Le Couronnement de Poppée mis en scène par Ted Huffman © Frédéric Stéphan

Aiguillonnés par une telle richesse d’intentions dramatiques, les jeunes solistes donnent le meilleur d’eux-mêmes. Face à la Poppée mutine et non sans luxure de Jasmin Delfs, Nicolo Balducci, lauréat entre autres du Concours Cesti en 2022, affirme, sous les couleurs élégiaques de sa voix de contre-ténor, l’impatience impulsive de Néron – sans céder à une acidité un peu caricaturale que peut suggérer la cruauté du rôle – en contraste complémentaire duquel résonnent les soupirs d’Othon par un Paul Figuier également au diapason de la typologie du personnage. En Octavie, Victoire Brunel fait respirer la soif de vengeance avant une résignation expirée avec un admirable soin des détails dans le souffle. Ossian Huskinson résume l’essentiel de l’autorité bafouée de Sénèque. Joel Williams assume les deux matrones travesties, Arnalta et la nourrice, ainsi que les interventions également comiques de Damigella et celles du premier domestique, aux côtés de Yannis François – par ailleurs licteur – et de Luca Bernard qui endosse aussi les répliques lascives de Lucain et forme avec Sahy Ratia le duo d’ouverture des soldats, où le ténor malgache fait valoir la clarté de son émission, entendue plus tard en Liberto. Laurène Paterno livre une Drusilla frémissante d’amour, après son entrée en Fortune à laquelle s’oppose l’Amour de Juliette Mey, revenant plus tard en valet.
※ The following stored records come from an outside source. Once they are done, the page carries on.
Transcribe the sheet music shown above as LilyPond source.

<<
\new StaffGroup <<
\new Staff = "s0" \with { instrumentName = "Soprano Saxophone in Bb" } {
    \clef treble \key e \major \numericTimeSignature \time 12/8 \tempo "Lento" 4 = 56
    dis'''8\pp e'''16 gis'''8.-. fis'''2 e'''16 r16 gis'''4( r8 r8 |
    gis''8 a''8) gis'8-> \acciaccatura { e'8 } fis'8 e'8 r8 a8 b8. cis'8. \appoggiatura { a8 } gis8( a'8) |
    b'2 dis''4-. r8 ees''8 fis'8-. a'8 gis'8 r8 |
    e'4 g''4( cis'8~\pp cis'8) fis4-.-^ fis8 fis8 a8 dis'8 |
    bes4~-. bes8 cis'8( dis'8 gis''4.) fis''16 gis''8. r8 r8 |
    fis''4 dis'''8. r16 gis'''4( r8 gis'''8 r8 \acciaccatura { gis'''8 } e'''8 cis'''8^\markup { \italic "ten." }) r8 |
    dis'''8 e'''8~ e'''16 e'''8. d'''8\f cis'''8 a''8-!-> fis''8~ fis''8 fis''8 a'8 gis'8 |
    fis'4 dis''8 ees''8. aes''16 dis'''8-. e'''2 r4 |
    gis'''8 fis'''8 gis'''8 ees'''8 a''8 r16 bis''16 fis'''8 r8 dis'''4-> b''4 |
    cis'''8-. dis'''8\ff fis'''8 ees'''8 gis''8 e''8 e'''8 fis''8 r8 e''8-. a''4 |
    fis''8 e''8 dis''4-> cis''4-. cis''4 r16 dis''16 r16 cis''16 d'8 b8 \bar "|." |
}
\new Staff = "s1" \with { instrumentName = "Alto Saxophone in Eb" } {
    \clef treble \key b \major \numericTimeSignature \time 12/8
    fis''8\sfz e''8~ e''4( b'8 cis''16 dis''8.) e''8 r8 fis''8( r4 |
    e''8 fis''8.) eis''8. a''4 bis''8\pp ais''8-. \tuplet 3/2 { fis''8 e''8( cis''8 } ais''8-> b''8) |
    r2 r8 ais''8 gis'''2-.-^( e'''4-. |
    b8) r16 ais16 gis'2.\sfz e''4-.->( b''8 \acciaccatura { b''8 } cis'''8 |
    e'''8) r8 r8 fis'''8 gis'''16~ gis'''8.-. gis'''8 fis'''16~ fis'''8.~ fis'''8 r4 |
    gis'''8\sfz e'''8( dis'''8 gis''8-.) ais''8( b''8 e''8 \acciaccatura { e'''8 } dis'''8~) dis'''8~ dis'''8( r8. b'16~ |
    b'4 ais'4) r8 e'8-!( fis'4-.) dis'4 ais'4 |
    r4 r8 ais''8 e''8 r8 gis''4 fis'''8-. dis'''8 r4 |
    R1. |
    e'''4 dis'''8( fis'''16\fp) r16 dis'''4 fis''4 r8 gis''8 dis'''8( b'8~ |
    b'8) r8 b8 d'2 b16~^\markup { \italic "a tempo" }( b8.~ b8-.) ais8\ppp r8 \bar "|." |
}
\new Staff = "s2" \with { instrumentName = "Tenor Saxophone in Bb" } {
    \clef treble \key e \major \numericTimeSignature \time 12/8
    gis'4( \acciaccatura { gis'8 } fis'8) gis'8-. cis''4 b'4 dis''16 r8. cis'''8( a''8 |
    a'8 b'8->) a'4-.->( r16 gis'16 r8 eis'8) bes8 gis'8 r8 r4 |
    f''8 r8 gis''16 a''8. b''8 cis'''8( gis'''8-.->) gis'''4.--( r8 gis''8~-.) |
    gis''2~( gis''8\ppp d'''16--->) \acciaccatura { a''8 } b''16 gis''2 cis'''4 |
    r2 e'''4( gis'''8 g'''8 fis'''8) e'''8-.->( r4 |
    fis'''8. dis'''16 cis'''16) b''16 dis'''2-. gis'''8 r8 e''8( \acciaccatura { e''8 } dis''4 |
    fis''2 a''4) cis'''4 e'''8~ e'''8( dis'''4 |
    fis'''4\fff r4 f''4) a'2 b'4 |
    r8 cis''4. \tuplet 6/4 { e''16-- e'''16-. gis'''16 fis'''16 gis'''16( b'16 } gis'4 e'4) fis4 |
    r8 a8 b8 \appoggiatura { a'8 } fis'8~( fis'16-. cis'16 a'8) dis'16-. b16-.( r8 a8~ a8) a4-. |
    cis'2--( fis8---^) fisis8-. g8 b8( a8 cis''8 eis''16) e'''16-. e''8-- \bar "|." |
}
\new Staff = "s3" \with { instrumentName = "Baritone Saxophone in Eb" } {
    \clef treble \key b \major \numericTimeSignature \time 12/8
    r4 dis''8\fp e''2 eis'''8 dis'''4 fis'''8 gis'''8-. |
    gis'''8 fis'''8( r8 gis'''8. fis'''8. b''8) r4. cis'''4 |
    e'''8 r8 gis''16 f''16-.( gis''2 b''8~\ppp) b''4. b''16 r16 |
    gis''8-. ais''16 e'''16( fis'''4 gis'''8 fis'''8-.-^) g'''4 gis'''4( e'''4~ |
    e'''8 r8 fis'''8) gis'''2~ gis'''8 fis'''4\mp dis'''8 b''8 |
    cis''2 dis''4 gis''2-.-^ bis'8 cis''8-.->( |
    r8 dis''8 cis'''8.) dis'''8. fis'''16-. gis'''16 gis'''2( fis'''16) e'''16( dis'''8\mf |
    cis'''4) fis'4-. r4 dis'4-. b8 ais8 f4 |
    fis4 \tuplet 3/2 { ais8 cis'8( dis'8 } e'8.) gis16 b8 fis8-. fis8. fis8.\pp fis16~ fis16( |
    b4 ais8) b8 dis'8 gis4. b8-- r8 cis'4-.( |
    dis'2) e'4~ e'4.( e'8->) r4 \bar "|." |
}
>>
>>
Le Couronnement de Poppée mis en scène par Ted Huffman © Frédéric Stéphan

Quant à la mise en scène, réalisée à Toulon par Maud Morillon, le dépouillement du plateau dessiné par Anna Wörl, sur lequel plane un agrès suspendu mi-blanc mi-noir qui résume la versatilité de la morale à l’épreuve dans cette histoire antique, ramène le foisonnement des péripéties à la quintessence des rivalités amoureuses. Les pendants sur lesquels est conservé le vestiaire d’Astrid Klein constitue l’une des réserves des changements à vue qui souligne l’amorale interchangeabilité des passions humaines dans un Couronnement de Poppée magnifié par les lumières de Bertrand Couderc qui ont sans doute gagné ici leur polissage ultime. Un spectacle conçu au service de la musique et dont s’est plus que jamais emparé Leonardo Garcia Alarcon. Pour le plus grand bonheur du raffinement quasi madrigalesque du chant.